* Work task:
Check every line of the entries for the string "rstn" and return the ones that contain it.

===== Task inputs

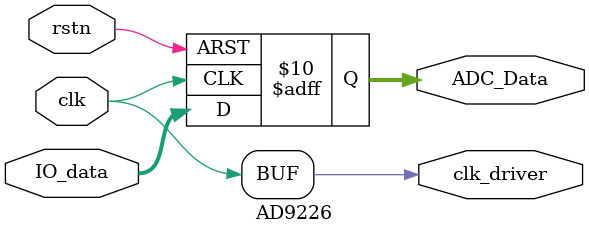
<source format=v>
 module AD9226 (
    input           clk,           //260M时钟输入
    input           rstn,

    output          clk_driver,
    input           [12:0]IO_data,
    output     reg  [12:0]ADC_Data  
);

`define clkOutPeriod  4		//模块驱动时钟分频，clk_driver = clk/4 = 260M/4 = 65M
reg [31:0]clkCnt;
always@(posedge clk or  negedge rstn)
	if(!rstn)
		clkCnt <= 32'd0;
	else if(clkCnt == (`clkOutPeriod-1)) begin
		clkCnt <= 32'd0;
	end
	else begin
		clkCnt <= clkCnt + 32'd1;
	end
	
//always @(posedge clk or negedge rstn)
//	if(!rstn) begin
//		clk_driver <= 1'd0;
//		ADC_Data <= 13'd0;
//	end
//	else if(clkCnt == `clkOutPeriod/2-1) begin
//		clk_driver <= 1'd1;
//		ADC_Data <= IO_data;
//	end
//	else if(clkCnt == `clkOutPeriod-1) begin
//		clk_driver <= 1'd0;
//		ADC_Data <= ADC_Data;
//	end
//	else begin
//		clk_driver <= clk_driver;
//		ADC_Data <= ADC_Data;
//	end


assign clk_driver = clk;

always @(posedge clk or negedge rstn) begin
	if(!rstn)
		ADC_Data <= 0;
	else
		ADC_Data <= IO_data;
    end

endmodule //AD9226
</source>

==========

* Exercise result:
    input           rstn,
always@(posedge clk or  negedge rstn)
	if(!rstn)
//always @(posedge clk or negedge rstn)
//	if(!rstn) begin
always @(posedge clk or negedge rstn) begin
	if(!rstn)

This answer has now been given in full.